* _EXERCISE AIM_:
Work out how many lines below contain "long". Provide only the figure.

***

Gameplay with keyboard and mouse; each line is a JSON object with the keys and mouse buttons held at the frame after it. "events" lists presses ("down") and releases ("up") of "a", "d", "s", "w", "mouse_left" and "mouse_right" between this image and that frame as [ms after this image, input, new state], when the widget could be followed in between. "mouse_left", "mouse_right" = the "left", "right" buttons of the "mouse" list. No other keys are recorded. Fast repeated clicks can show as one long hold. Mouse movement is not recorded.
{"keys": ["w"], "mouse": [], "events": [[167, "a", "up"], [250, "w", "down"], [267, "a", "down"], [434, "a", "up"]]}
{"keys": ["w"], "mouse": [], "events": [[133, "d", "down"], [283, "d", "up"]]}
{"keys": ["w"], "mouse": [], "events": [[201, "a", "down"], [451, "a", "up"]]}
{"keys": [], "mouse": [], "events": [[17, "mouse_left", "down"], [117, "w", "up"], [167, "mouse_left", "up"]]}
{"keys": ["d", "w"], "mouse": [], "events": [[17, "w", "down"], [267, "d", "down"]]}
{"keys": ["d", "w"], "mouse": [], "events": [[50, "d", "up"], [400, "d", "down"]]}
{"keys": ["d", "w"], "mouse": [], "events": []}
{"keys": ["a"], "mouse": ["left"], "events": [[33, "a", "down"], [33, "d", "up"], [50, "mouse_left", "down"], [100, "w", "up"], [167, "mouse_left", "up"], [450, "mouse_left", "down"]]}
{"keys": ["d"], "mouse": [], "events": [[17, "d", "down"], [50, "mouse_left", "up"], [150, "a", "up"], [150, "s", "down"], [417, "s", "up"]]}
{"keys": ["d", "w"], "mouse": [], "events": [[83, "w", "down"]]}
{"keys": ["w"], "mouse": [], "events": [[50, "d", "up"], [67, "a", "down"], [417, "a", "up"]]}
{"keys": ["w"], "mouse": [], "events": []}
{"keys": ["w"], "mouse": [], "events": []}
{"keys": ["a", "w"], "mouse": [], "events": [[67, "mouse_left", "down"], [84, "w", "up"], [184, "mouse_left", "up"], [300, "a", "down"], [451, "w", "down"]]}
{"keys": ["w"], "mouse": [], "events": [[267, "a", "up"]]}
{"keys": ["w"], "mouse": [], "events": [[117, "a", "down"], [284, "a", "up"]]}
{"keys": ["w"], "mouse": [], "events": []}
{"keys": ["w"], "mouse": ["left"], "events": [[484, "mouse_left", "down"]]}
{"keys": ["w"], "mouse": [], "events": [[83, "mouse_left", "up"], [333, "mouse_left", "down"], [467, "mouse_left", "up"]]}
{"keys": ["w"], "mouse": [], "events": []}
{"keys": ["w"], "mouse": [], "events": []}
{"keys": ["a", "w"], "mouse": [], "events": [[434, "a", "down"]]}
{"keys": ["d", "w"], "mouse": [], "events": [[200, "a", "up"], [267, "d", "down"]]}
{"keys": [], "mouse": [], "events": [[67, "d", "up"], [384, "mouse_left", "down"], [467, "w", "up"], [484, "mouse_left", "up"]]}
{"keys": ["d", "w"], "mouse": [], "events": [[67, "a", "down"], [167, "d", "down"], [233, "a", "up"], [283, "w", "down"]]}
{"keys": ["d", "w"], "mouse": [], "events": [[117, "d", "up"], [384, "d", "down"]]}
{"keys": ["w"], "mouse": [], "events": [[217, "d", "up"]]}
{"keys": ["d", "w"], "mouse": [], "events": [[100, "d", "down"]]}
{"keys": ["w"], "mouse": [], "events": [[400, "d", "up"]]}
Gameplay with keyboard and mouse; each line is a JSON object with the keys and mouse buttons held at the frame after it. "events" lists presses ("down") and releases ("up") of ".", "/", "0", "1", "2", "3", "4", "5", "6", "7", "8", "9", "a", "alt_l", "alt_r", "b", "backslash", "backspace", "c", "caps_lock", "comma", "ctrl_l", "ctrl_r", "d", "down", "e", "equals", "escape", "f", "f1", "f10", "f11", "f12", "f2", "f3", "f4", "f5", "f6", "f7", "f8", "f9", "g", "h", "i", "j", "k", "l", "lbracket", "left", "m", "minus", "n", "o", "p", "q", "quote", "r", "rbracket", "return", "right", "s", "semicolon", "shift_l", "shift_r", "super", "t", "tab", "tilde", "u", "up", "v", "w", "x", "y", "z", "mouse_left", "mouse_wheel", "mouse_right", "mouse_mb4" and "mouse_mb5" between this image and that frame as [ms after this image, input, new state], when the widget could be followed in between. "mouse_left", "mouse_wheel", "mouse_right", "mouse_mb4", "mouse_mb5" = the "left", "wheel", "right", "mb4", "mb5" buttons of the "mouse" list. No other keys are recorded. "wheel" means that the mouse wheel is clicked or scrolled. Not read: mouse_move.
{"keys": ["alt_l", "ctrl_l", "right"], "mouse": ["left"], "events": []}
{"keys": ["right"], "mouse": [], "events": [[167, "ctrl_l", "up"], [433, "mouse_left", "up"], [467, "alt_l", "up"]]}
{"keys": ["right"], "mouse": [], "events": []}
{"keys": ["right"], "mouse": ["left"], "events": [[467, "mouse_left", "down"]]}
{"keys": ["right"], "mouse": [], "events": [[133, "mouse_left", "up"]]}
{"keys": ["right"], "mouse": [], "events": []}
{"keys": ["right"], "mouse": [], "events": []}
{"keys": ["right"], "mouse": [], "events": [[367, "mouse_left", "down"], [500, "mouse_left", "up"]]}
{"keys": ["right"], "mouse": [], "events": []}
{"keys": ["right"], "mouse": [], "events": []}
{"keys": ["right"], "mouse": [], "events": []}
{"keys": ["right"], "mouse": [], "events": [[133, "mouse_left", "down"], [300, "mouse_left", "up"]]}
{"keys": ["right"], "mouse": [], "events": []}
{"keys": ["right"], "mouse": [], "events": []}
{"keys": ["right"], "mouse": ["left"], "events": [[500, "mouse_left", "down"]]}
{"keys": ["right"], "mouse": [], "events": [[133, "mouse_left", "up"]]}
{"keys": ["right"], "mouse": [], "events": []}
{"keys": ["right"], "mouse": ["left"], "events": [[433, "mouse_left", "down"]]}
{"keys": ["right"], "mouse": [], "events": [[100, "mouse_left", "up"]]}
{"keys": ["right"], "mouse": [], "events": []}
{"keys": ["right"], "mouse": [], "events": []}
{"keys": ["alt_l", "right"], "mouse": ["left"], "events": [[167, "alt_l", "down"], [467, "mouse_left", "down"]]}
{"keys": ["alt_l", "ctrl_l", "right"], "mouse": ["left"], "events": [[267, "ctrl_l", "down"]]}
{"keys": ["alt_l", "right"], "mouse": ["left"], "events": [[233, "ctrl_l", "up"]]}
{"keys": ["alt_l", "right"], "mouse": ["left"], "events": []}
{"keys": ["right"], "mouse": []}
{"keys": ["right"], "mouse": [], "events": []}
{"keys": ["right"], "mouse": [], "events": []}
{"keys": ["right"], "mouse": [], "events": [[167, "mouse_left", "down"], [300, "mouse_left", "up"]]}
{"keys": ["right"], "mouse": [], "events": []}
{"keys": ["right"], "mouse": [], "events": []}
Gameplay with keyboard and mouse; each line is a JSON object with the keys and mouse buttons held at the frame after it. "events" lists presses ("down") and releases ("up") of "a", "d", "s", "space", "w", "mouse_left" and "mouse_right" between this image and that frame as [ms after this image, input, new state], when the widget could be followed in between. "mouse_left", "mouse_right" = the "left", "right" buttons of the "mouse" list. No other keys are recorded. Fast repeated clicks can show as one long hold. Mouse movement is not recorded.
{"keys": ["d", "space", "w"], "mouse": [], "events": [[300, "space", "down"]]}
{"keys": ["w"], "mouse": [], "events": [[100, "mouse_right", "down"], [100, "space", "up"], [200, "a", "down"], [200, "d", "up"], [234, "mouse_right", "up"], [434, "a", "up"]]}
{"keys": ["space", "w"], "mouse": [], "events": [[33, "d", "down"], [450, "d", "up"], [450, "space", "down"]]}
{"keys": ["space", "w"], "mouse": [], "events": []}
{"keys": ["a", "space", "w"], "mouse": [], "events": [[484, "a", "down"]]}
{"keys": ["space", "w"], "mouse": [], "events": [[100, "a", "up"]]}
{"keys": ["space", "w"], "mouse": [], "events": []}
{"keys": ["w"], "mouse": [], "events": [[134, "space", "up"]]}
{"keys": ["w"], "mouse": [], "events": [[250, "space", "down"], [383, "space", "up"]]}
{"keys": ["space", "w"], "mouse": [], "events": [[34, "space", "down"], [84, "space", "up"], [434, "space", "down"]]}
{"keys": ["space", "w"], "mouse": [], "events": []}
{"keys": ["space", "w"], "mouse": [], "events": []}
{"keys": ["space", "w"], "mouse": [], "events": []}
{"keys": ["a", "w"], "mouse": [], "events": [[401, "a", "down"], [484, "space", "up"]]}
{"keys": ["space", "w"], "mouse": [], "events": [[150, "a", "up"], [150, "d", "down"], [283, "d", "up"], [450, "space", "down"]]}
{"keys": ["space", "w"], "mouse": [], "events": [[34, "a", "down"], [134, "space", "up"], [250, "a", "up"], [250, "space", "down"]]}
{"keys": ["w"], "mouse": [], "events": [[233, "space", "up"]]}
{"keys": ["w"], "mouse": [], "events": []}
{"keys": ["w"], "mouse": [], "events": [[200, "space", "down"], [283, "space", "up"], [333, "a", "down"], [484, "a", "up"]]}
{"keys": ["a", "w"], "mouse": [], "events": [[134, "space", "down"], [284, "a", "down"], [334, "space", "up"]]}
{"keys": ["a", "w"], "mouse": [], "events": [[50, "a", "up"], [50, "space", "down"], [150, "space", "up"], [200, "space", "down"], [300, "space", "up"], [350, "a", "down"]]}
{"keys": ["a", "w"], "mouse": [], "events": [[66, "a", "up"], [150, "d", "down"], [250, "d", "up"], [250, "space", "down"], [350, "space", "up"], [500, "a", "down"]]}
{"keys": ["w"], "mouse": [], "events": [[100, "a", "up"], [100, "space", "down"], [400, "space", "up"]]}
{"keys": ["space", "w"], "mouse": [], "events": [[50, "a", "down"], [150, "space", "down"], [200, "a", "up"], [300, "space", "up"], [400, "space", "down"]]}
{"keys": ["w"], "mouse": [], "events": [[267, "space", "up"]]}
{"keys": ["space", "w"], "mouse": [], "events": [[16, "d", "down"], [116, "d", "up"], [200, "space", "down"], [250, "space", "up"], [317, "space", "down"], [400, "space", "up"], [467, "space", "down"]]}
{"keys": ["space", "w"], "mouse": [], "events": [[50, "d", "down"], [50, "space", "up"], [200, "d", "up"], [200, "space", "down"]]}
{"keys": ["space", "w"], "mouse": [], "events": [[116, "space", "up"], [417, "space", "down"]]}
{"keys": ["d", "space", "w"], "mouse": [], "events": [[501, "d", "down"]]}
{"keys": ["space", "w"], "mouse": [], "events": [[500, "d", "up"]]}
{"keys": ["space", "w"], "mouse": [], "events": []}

***

* _SOLUTION TO THIS TASK_:
2